Сейчас шторы над окнами бара были подняты, и, когда я толкнул дверь, она открылась внутрь. Слева шла длинная стойка из красного дерева, за ней никого не было. Над баром была чугунная решетка, на которой висели оловянные пивные кружки. В стенах размещалось много узких шкафов, набитых часами с кукушками, старыми банками, пустыми бутылками, подсвечниками и другим барахлом. Было похоже, что все это извлечено из мусорного ящика антикварной лавки. К тому же здесь пованивало, и это был запах пролитого пива, сигарет, грязи и неуспеха. Может, это и была та самая интернациональная атмосфера, о которой сообщалось на вывеске.
Наконец из задней двери появилась девушка-блондинка. Она выглядела так, будто мой приход разбудил ее.

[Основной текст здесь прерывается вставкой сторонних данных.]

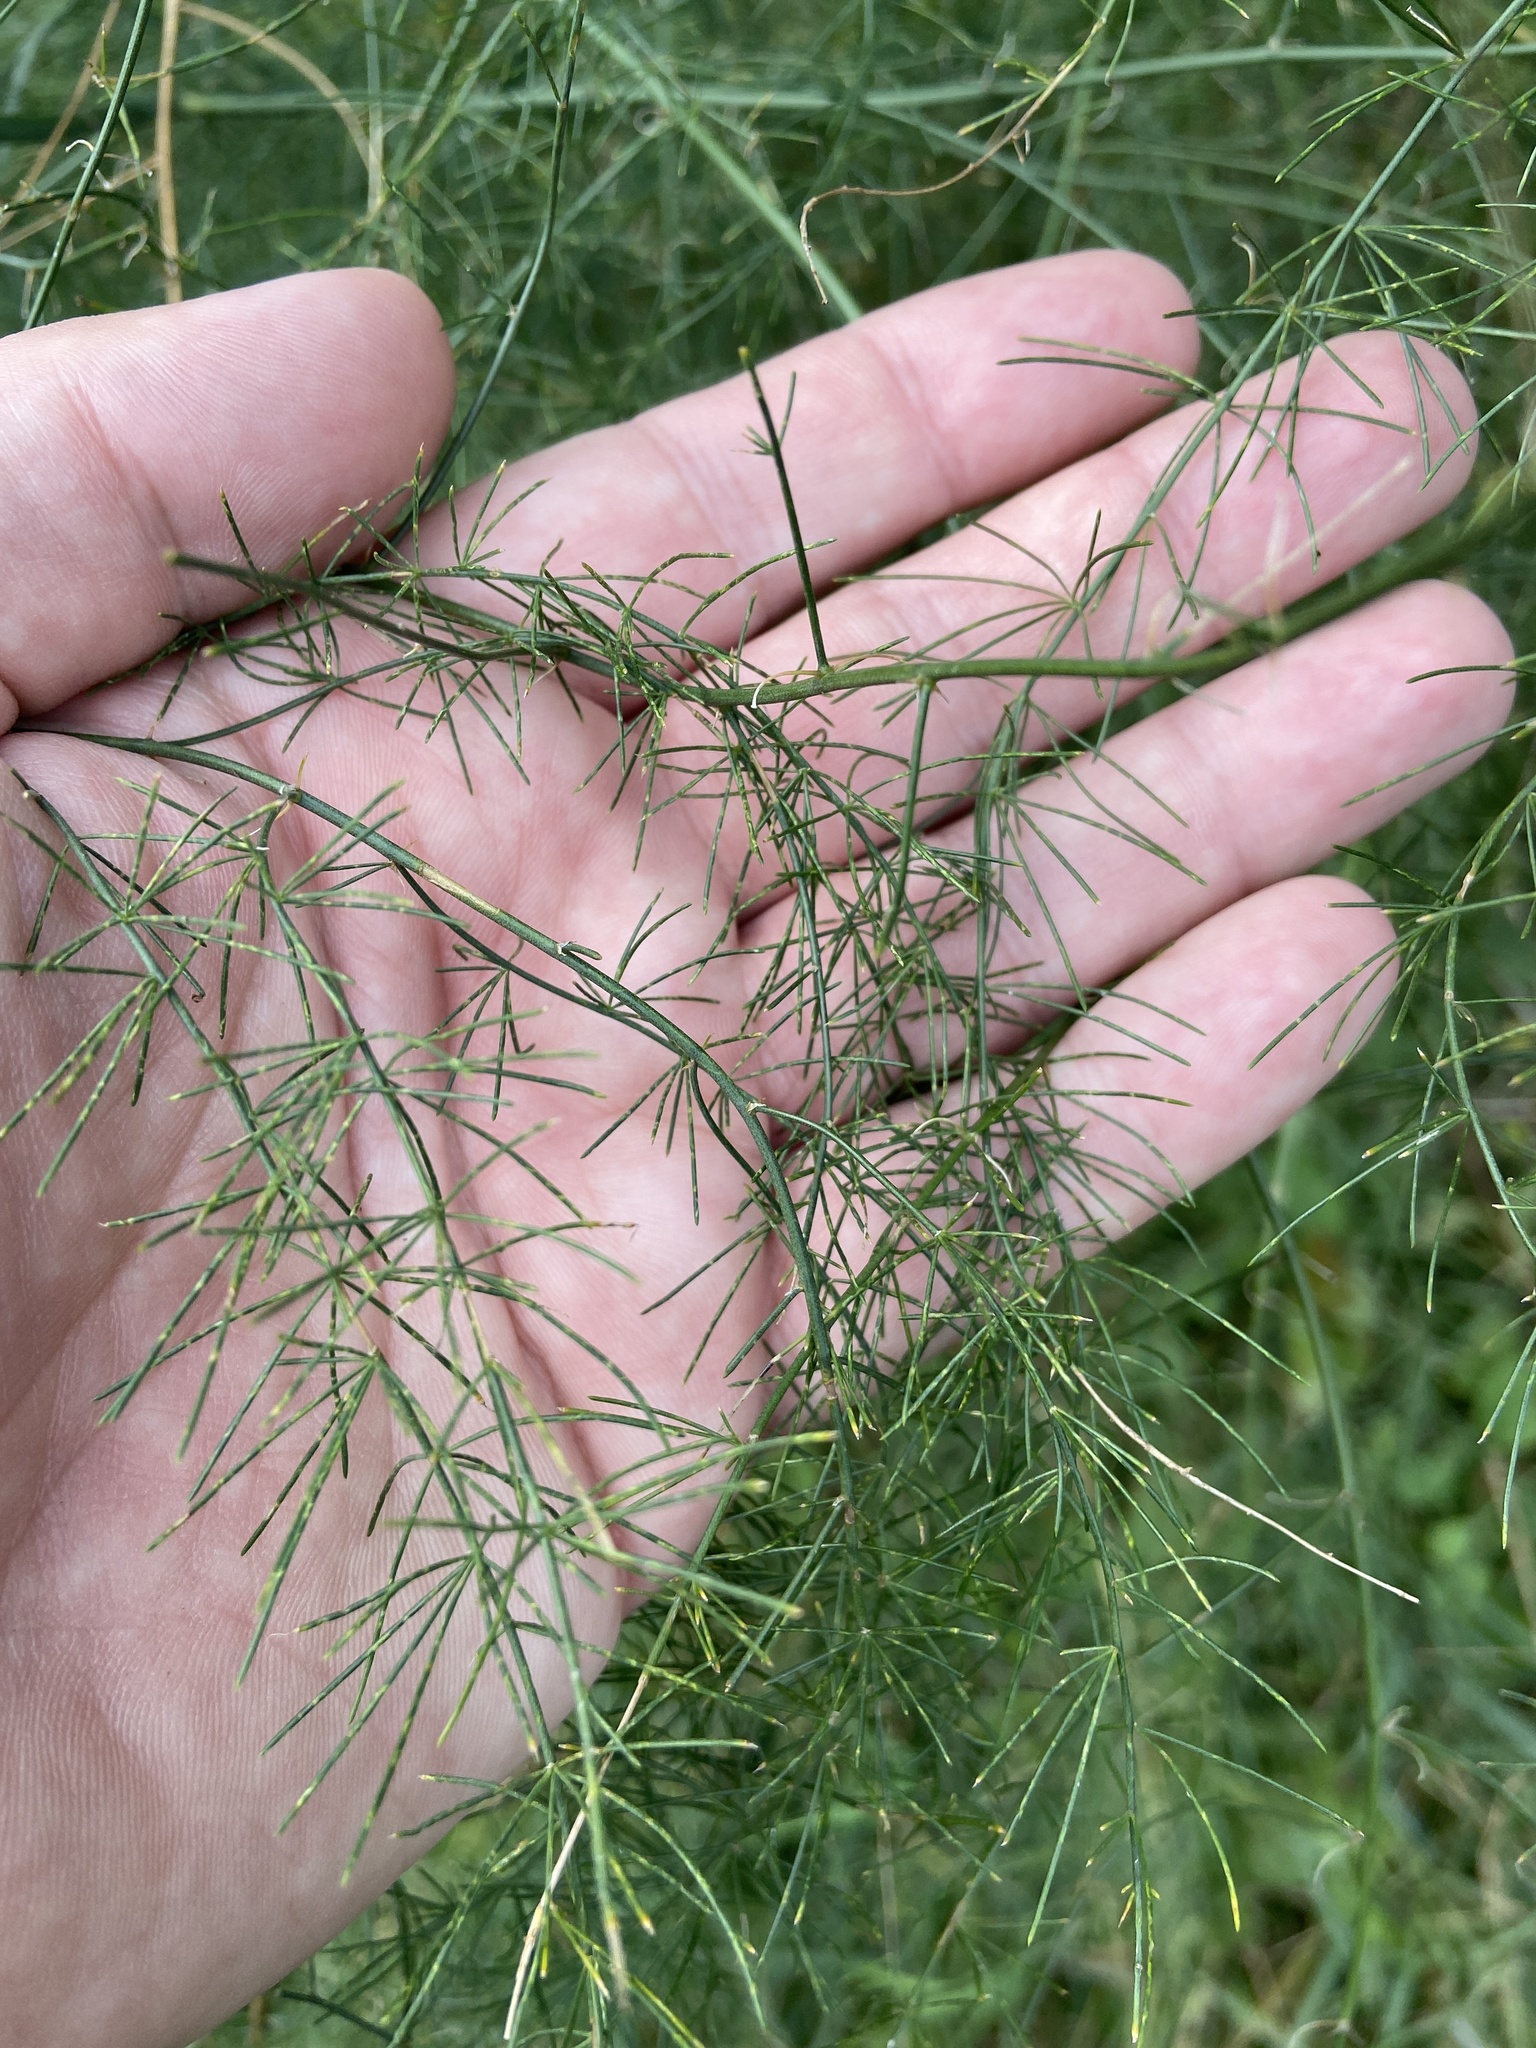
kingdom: Plantae
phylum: Tracheophyta
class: Liliopsida
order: Asparagales
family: Asparagaceae
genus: Asparagus
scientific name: Asparagus officinalis
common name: Garden asparagus
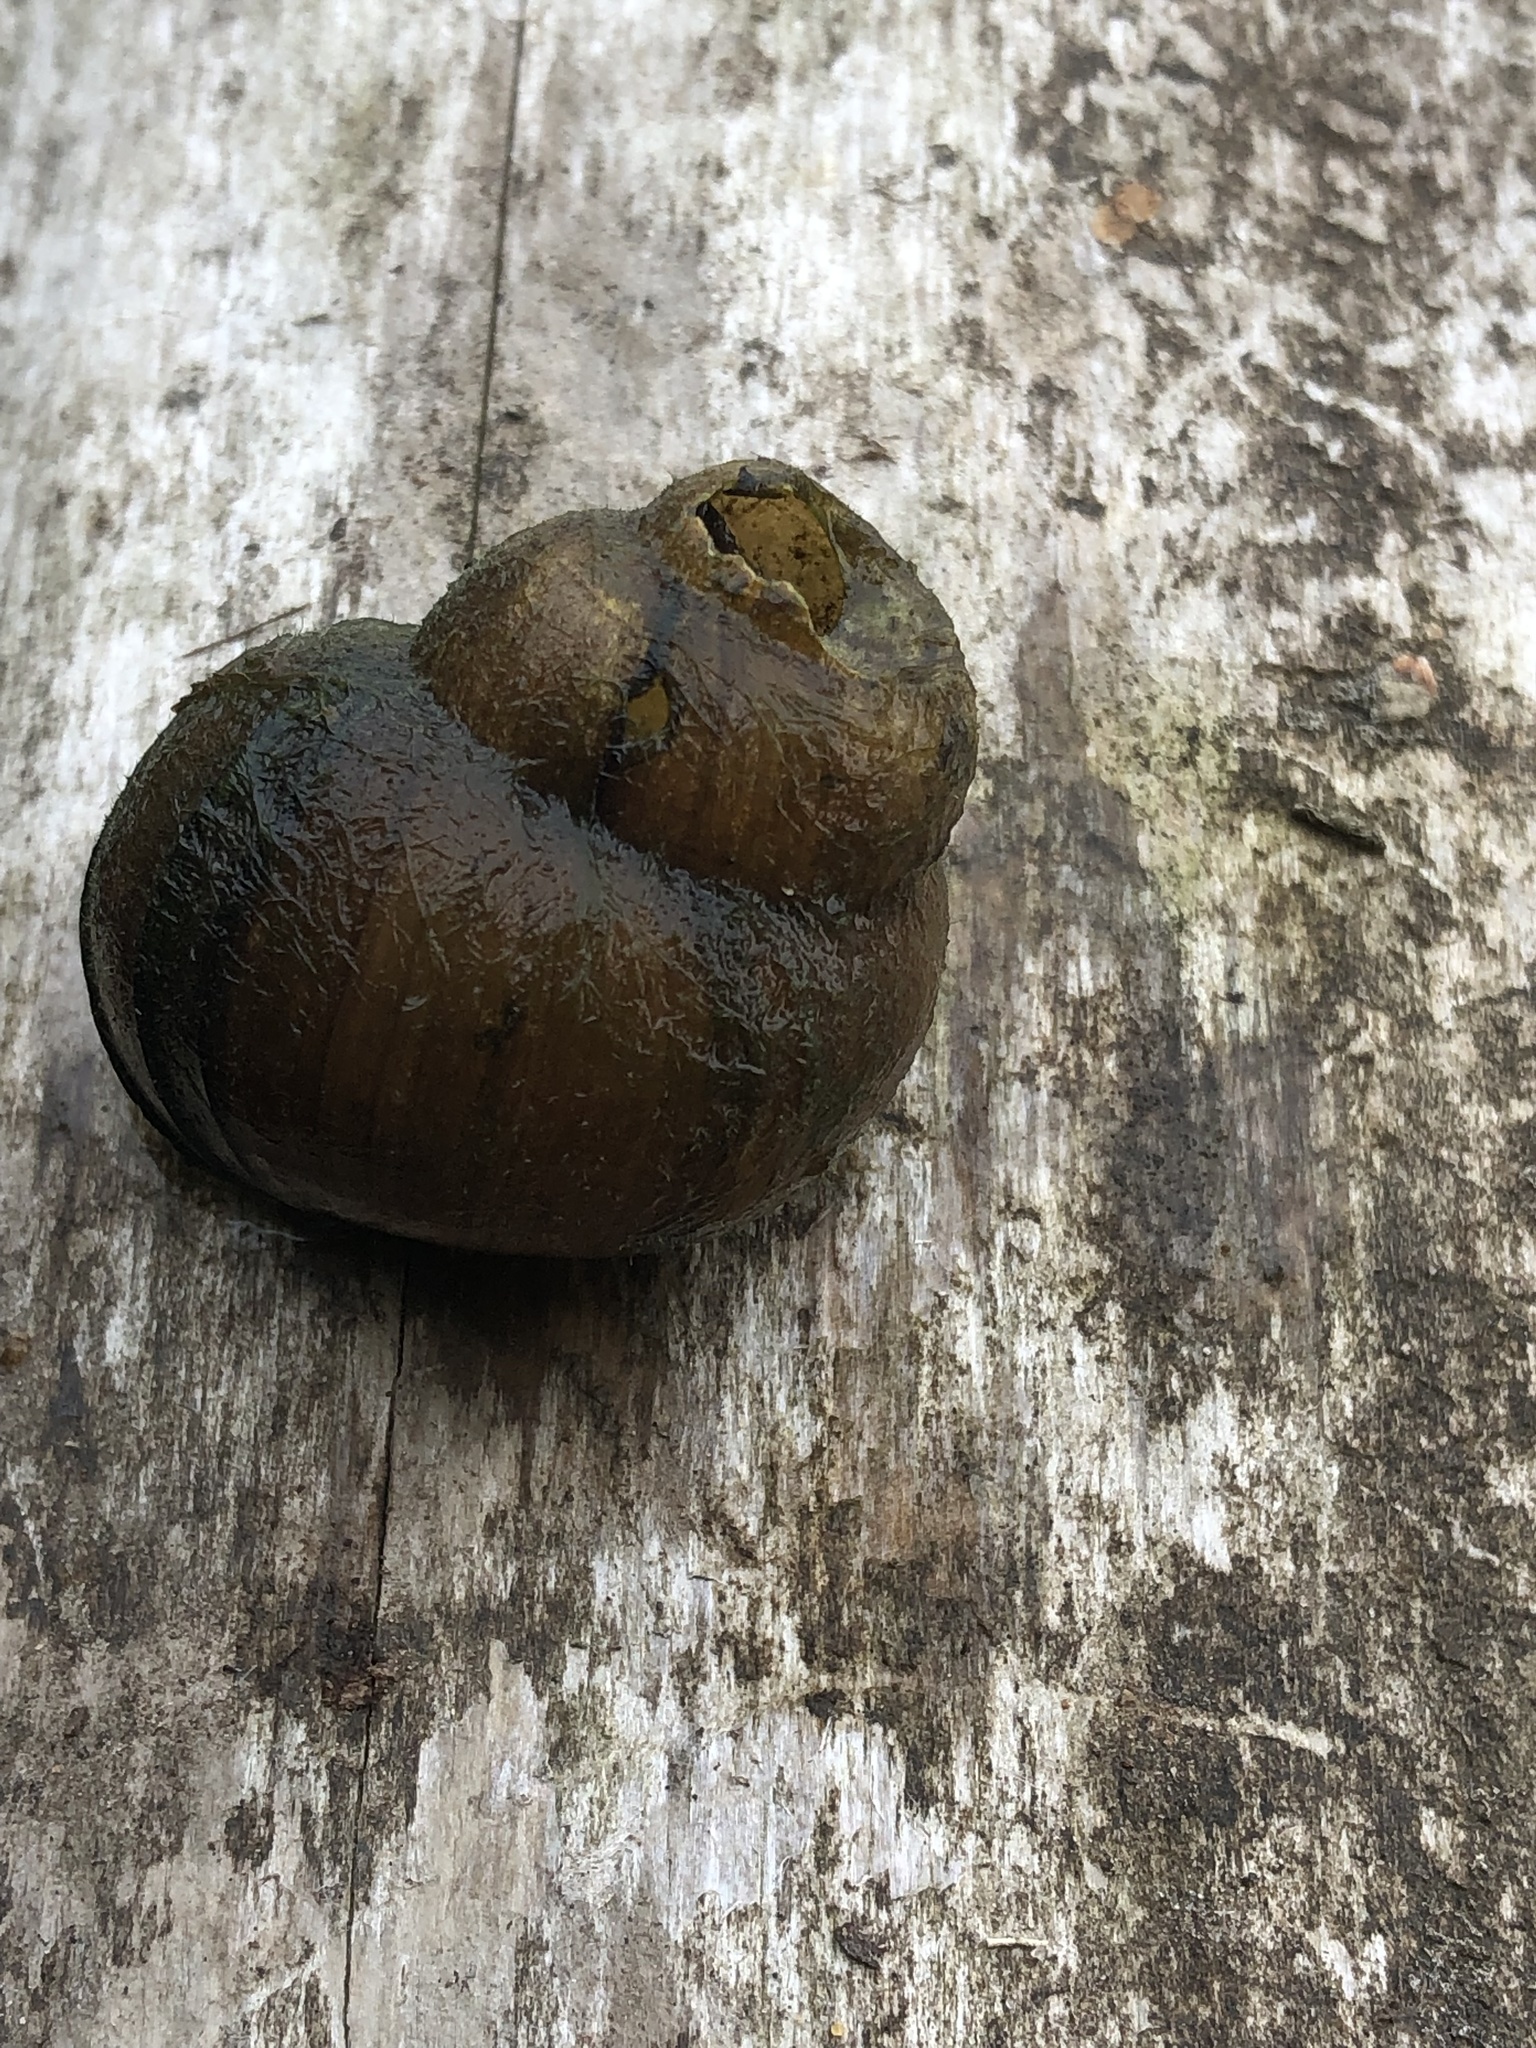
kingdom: Animalia
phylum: Mollusca
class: Gastropoda
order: Architaenioglossa
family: Viviparidae
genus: Cipangopaludina
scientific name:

Когда она подала мне бокал «Сан Мигеля», я спросил ее:
— А где Сквиль?
Она прищелкнула языком. У нее было одутловатое лицо и нездоровые темные глаза.
— Спит, был занят всю ночь.
Ее выговор напоминал нечто среднее между Мадридом и Степни.
Я-то знал, чем он занимался ночью, и спросил:
— Где?
Она нахмурилась, спросив:
— А кто вы?
— Друг.
Было похоже, что на нее это не произвело особого впечатления.
— О, он часто бывает во многих местах.
Я смотрел на грязные разводы на стакане, который она мне подала, и решил, что лучше уж пить прямо из горлышка. Пиво животворной влагой проникло во все частицы моего тела.
— Вы давно здесь работаете?
— Довольно давно.
Она взяла свое вязанье из ящика для хранения льда и села так далеко от меня, как это было возможно. Я потягивал пиво. Нейл Даймонд пел о том, как трудно быть человеком, которого не понимают.
Вдруг отворилась дверь, и появился Сквиль.
В грязном бежевом льняном костюме он выглядел не лучшим образом. Его лицо было медно-красным. Забравшись на стул, он бесцветным голосом, не глядя в мою сторону, сказал:
— Дай-ка водки, дорогая!
Блондинка подала ему стакан водки с небольшим количеством томатного сока и солидную порцию закуски с острой приправой. Он поднес стакан ко рту обеими руками и сделал пару больших глотков. Она подала ему салфетку, чтобы он вытер слезящиеся глаза, и кивнула в мою сторону:
— К вам пришли.
Он повернулся, чтобы взглянуть на меня. Его близко посаженные глаза потеряли свой вчерашний неестественный блеск. Длинный нос с красным кончиком нависал над безвольным подбородком. Вчера вечером с возбужденными от кокаина глазами он еще как-то смотрелся. А сегодня был похож на какого-то грызуна в тяжелом похмелье. По его лицу нельзя было определить, узнал он меня или нет. Но на всякий случай он улыбнулся заискивающей улыбкой, обнажив свои желтые выщербленные зубы.
— И что же мы можем сделать для вас?
— Вы можете вернуть мне мой бумажник, — сказал я, вставая и занимая такую позицию, чтобы отрезать ему путь к двери.
— Какой бумажник?
— Тот самый, что ты вытащил у меня из кармана там, у Деке Келльнера.
Хмельное выражение его лица моментально сменилось на другое, гораздо более гадкое. На щеке дернулся мускул.
— Не знаю, о чем вы говорите.
Он снова взял свой стакан и допил водку.
— Выпей еще один, — сказал я. — Все, что я хочу, это вернуть свой бумажник.
Его глазки начали рыскать по сторонам. Я вспомнил о Деке и его солидном виде и решился на маленькую хитрость.
— Иначе я попрошу Деке, чтобы он помог вернуть мне мой бумажник. И это сработало. Маленькие глазки забегали по грязным стенам бара, будто он искал выхода из создавшегося положения. Деке был человек, которого стоило бояться, особенно таким, как Сквиль.
Девушка подала ему еще один стакан. На этот раз я отчетливо услышал, как его зубы стучат о край стекла. Он достал сигарету из бело-голубой пачки и медленно закурил, чтобы выиграть время и поразмыслить.
— Ну и спрашивайте у него, — наконец проговорил он. Его желтоватые глазки следили за мной, стараясь определить мою реакцию.
— Подумайте об этом. Старина Деке может быть недоволен, что вы обворовываете его гостей.
Он посмотрел сначала на грязный пол под ножками стула, на котором сидел, потом на девушку. Ни то, ни другое не помогло ему. Тогда он залпом допил водку и засунул левую руку, покрытую никотиновыми пятнами, в карман пиджака.